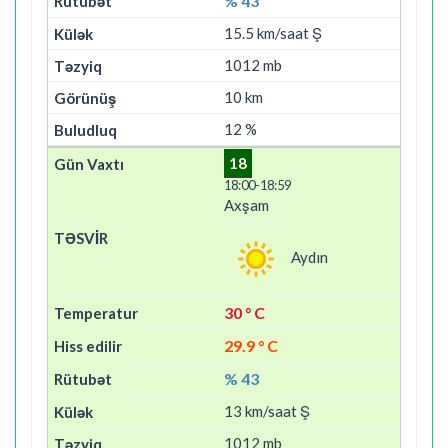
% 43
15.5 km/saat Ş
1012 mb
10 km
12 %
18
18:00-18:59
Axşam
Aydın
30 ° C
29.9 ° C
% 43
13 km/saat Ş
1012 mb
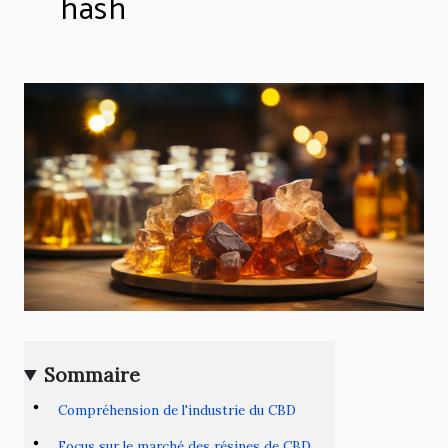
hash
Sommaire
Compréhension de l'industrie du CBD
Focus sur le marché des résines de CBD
==
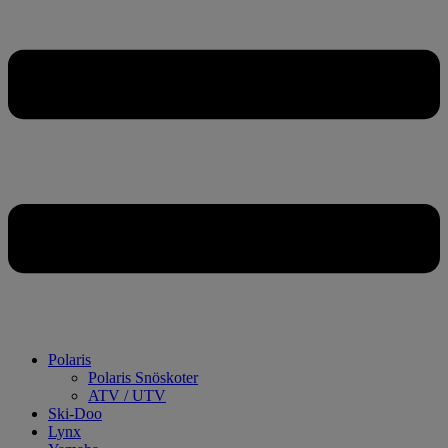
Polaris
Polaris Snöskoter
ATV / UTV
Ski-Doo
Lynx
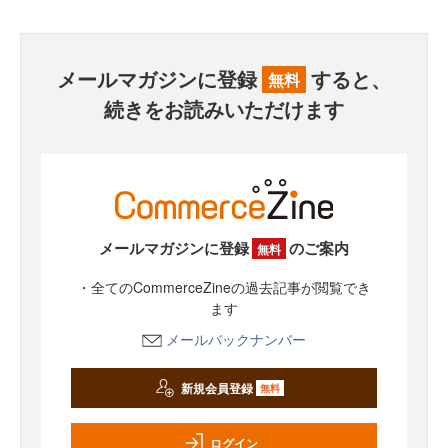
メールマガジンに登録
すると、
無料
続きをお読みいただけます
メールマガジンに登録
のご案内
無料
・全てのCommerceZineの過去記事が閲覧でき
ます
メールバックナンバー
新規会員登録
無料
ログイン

TASK ITEM:
For this task, write out exactly the lines of the entries above, starting at the line with "Compréhension de l'industrie du CBD" and ending at the line with "Focus sur le marché des résines de CBD", both included, and no others.

ANSWER BELOW:
Compréhension de l'industrie du CBD
Focus sur le marché des résines de CBD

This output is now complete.